**What you are asked to do**
Turn the text of the material below, from the line with "Stickerabschnitt BSB Maxi..." to the line with "aci o p.r.a", into a numbered list with one line per item, skipping blank lines. Leave out the pictures.
[Opening Listed entries section]
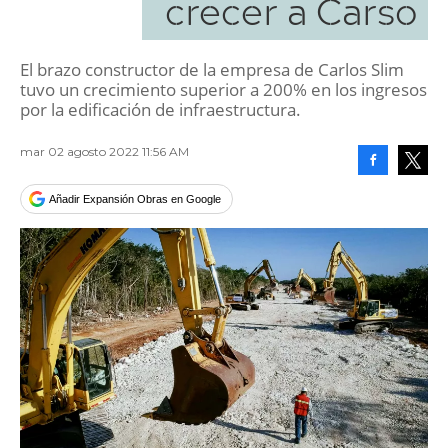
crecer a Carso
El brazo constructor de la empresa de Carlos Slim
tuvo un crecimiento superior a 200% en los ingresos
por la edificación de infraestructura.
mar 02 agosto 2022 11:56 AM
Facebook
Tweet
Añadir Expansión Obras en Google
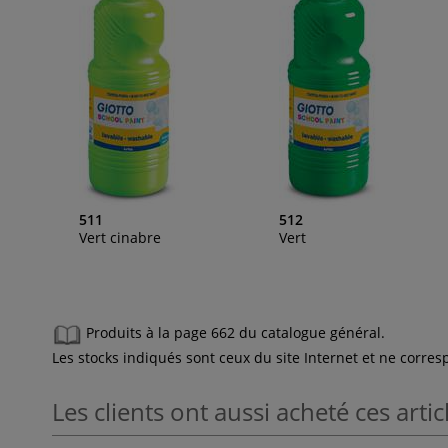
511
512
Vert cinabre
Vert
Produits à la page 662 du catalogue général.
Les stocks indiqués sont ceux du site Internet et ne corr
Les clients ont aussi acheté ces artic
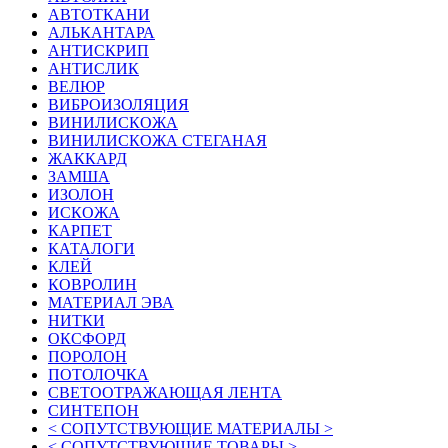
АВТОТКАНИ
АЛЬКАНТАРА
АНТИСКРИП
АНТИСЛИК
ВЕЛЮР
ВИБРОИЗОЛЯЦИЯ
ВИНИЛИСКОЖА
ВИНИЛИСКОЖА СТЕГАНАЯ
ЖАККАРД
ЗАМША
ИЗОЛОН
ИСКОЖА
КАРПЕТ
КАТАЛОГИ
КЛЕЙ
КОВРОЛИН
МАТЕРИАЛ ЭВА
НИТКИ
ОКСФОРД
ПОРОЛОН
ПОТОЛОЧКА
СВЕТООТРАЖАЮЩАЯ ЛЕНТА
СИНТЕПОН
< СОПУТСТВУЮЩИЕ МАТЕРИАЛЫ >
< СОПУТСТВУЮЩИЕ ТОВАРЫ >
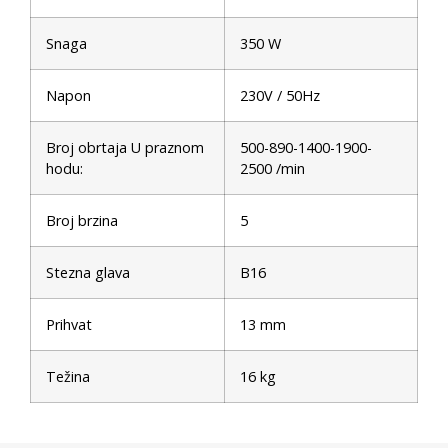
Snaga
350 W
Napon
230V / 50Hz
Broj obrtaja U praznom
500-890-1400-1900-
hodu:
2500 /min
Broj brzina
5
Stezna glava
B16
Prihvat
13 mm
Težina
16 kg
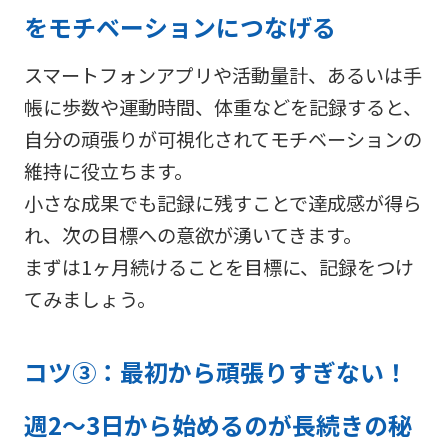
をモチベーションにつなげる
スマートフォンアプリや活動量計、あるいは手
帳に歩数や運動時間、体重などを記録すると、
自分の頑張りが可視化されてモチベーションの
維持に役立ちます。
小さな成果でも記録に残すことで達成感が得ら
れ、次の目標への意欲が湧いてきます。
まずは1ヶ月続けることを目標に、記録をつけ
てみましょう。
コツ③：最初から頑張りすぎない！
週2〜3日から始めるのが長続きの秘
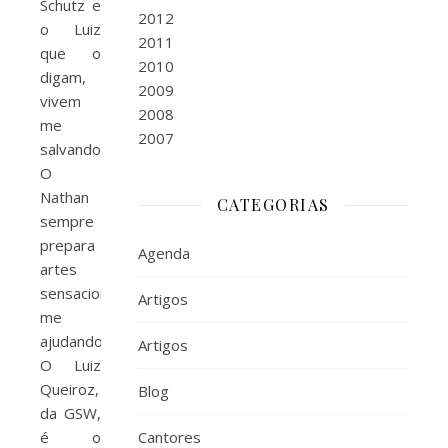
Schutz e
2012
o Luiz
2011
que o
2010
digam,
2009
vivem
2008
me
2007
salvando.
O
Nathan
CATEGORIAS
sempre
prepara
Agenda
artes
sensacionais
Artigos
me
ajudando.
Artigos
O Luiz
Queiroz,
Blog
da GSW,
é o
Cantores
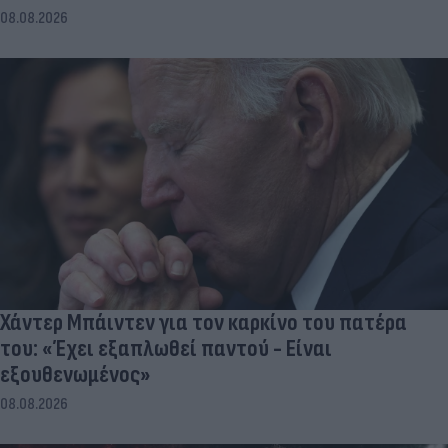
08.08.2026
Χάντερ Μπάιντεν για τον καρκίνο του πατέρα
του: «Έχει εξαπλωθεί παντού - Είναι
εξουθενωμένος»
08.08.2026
[Closing Listed entries section]
[Opening Listed entries section]
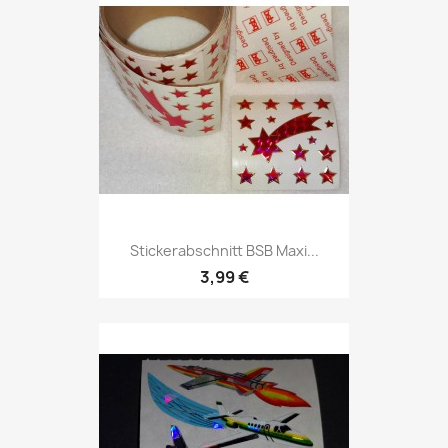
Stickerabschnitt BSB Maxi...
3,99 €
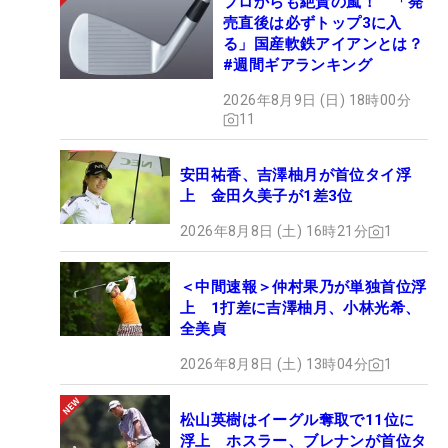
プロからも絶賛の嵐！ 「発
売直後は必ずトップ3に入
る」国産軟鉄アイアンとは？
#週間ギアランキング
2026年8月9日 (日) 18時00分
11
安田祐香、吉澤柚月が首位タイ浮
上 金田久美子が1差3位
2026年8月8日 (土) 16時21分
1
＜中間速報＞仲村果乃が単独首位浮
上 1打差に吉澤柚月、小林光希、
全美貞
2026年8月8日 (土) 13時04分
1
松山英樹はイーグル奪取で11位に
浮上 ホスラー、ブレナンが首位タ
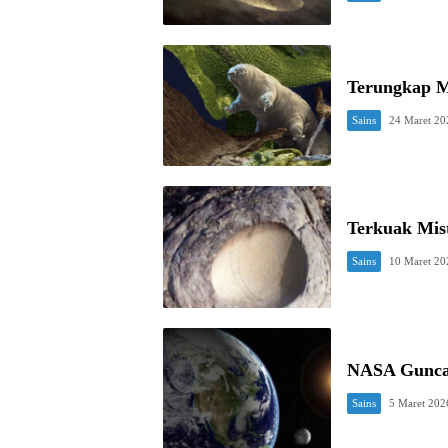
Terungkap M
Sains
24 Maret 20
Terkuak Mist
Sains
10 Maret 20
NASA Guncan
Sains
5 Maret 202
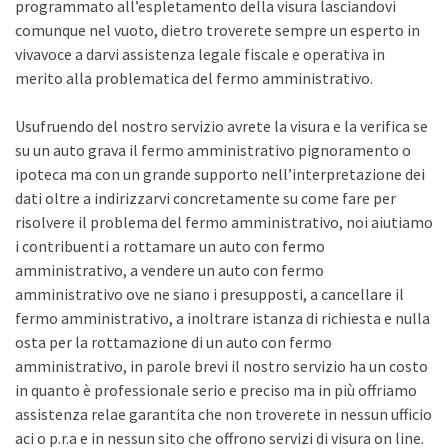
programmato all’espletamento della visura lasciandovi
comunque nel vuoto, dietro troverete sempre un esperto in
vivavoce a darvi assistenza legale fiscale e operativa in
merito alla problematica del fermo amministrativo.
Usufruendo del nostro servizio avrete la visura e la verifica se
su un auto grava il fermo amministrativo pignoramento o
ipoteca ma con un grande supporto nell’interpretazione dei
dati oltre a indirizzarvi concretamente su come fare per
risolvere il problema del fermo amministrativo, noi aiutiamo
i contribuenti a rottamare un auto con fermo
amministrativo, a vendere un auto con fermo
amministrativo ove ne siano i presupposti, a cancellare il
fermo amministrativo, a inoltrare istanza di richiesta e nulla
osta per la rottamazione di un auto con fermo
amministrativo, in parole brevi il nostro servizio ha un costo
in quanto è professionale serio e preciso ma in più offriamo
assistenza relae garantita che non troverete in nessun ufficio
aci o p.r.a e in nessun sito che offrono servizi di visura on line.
[Closing Listed entries section]
**Task output**
1. Stickerabschnitt BSB Maxi...
2. 3,99 €
3. プロからも絶賛の嵐！ 「発
4. 売直後は必ずトップ3に入
5. る」国産軟鉄アイアンとは？
6. #週間ギアランキング
7. 2026年8月9日 (日) 18時00分
8. 11
9. 安田祐香、吉澤柚月が首位タイ浮
10. 上 金田久美子が1差3位
11. 2026年8月8日 (土) 16時21分
12. 1
13. ＜中間速報＞仲村果乃が単独首位浮
14. 上 1打差に吉澤柚月、小林光希、
15. 全美貞
16. 2026年8月8日 (土) 13時04分
17. 1
18. 松山英樹はイーグル奪取で11位に
19. 浮上 ホスラー、ブレナンが首位タ
20. Terungkap M
21. Sains
22. 24 Maret 20
23. Terkuak Mist
24. Sains
25. 10 Maret 20
26. NASA Guncan
27. Sains
28. 5 Maret 202
29. programmato all’espletamento della visura lasciandovi
30. comunque nel vuoto, dietro troverete sempre un esperto in
31. vivavoce a darvi assistenza legale fiscale e operativa in
32. merito alla problematica del fermo amministrativo.
33. Usufruendo del nostro servizio avrete la visura e la verifica se
34. su un auto grava il fermo amministrativo pignoramento o
35. ipoteca ma con un grande supporto nell’interpretazione dei
36. dati oltre a indirizzarvi concretamente su come fare per
37. risolvere il problema del fermo amministrativo, noi aiutiamo
38. i contribuenti a rottamare un auto con fermo
39. amministrativo, a vendere un auto con fermo
40. amministrativo ove ne siano i presupposti, a cancellare il
41. fermo amministrativo, a inoltrare istanza di richiesta e nulla
42. osta per la rottamazione di un auto con fermo
43. amministrativo, in parole brevi il nostro servizio ha un costo
44. in quanto è professionale serio e preciso ma in più offriamo
45. assistenza relae garantita che non troverete in nessun ufficio
46. aci o p.r.a e in nessun sito che offrono servizi di visura on line.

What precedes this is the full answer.